MATERIALS PROVIDED =
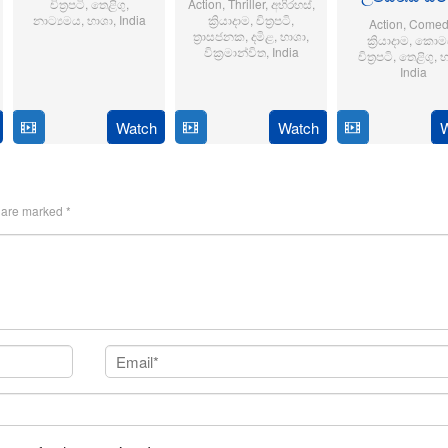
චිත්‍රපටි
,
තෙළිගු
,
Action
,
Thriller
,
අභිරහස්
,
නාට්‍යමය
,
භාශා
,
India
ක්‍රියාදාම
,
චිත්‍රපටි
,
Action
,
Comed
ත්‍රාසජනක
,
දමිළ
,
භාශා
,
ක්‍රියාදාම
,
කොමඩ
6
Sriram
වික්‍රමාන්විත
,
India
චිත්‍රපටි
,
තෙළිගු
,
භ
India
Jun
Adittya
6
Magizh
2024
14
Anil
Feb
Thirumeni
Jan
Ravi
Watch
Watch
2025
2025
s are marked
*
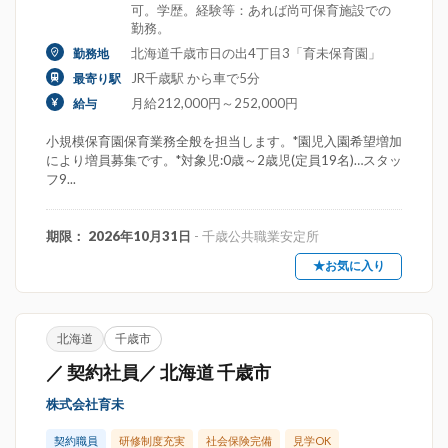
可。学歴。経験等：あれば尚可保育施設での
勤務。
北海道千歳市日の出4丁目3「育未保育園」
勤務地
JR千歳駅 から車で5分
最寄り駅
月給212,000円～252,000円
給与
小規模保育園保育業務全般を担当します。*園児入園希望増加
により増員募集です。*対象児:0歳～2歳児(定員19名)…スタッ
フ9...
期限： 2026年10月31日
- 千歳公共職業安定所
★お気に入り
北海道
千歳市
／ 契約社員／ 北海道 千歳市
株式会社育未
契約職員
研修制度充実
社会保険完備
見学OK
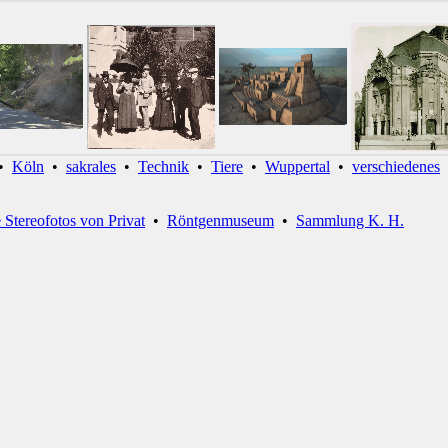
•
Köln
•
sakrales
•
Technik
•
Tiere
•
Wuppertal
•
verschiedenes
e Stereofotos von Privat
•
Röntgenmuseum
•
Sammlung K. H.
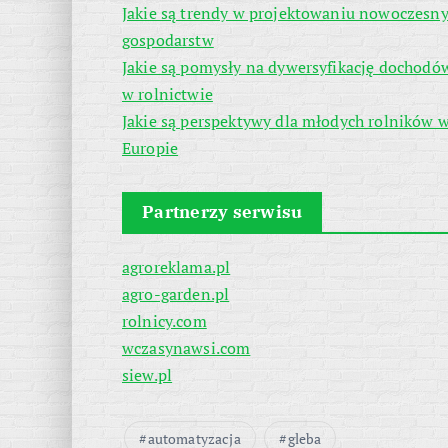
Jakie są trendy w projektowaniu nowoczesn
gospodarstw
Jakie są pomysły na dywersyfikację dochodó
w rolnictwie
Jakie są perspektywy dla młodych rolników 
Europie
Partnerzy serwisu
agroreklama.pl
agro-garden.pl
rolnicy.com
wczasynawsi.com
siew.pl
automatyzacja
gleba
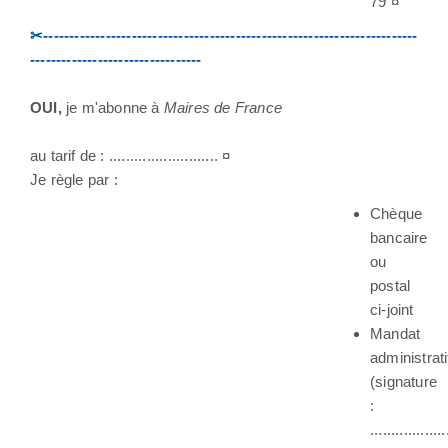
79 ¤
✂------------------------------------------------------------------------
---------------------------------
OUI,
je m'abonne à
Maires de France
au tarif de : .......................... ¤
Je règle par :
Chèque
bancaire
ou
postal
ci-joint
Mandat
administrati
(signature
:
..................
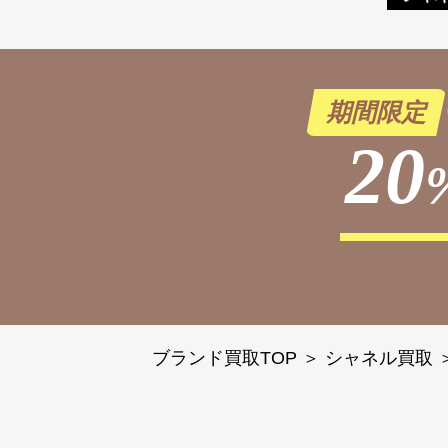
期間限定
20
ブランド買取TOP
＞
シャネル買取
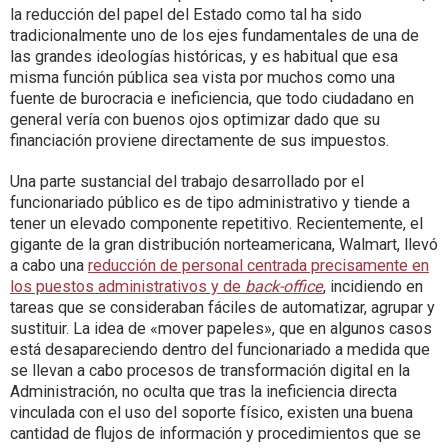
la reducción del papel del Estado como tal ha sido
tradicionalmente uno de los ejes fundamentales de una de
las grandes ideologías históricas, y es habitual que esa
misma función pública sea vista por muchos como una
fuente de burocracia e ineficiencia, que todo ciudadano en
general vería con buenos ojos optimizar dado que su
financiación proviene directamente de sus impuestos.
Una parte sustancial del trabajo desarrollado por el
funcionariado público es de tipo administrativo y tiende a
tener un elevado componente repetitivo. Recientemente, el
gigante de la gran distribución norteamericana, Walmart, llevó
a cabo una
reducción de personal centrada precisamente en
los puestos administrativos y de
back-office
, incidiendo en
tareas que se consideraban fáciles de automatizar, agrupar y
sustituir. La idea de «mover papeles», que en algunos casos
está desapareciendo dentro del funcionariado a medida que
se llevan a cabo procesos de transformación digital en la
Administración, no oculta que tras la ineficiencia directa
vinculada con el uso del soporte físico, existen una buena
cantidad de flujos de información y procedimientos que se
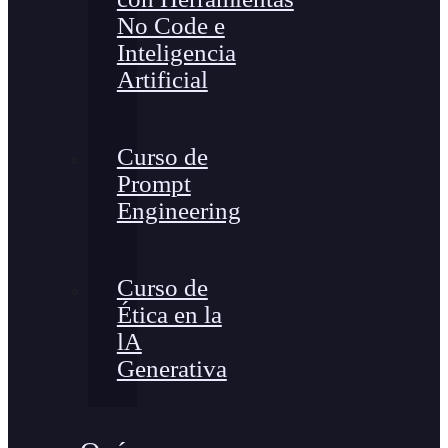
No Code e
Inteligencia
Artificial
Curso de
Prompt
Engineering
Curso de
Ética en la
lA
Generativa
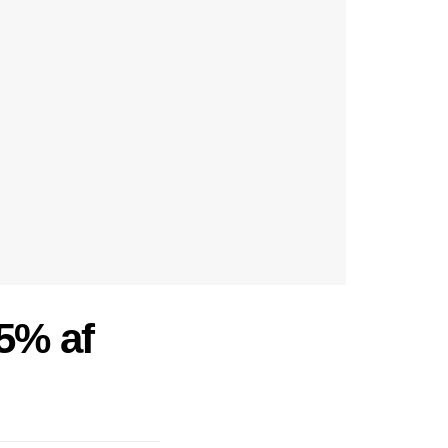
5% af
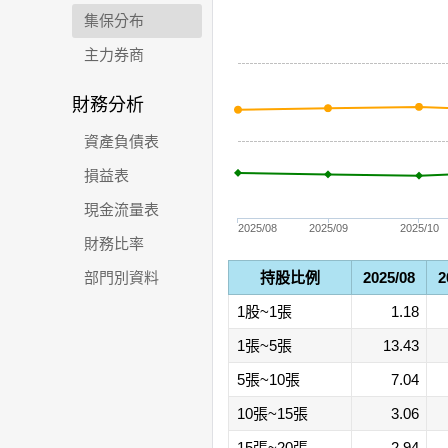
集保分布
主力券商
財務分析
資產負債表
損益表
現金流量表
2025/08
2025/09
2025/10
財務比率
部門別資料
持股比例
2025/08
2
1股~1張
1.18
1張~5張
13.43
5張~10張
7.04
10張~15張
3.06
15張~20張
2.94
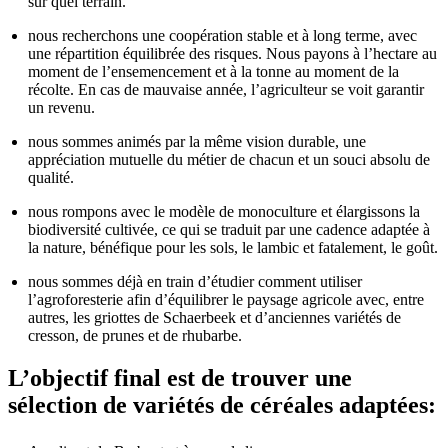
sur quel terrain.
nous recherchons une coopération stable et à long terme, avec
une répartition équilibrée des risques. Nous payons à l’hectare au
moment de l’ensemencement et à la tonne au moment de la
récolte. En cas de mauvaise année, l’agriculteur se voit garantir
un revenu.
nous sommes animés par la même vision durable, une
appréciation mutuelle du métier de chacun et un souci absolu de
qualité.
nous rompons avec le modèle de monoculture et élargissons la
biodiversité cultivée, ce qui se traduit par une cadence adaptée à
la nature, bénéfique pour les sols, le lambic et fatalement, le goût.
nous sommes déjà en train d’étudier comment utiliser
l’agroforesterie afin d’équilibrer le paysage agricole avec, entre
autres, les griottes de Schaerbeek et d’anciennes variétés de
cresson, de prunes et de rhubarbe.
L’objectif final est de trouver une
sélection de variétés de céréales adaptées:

TRY IT =
Copy out verbatim the lines from the one containing "la reducción del" through the one containing "está desapareciendo dentro", including both.

EXERCISE OUTPUT =
la reducción del papel del Estado como tal ha sido
tradicionalmente uno de los ejes fundamentales de una de
las grandes ideologías históricas, y es habitual que esa
misma función pública sea vista por muchos como una
fuente de burocracia e ineficiencia, que todo ciudadano en
general vería con buenos ojos optimizar dado que su
financiación proviene directamente de sus impuestos.
Una parte sustancial del trabajo desarrollado por el
funcionariado público es de tipo administrativo y tiende a
tener un elevado componente repetitivo. Recientemente, el
gigante de la gran distribución norteamericana, Walmart, llevó
a cabo una
reducción de personal centrada precisamente en
los puestos administrativos y de
back-office
, incidiendo en
tareas que se consideraban fáciles de automatizar, agrupar y
sustituir. La idea de «mover papeles», que en algunos casos
está desapareciendo dentro del funcionariado a medida que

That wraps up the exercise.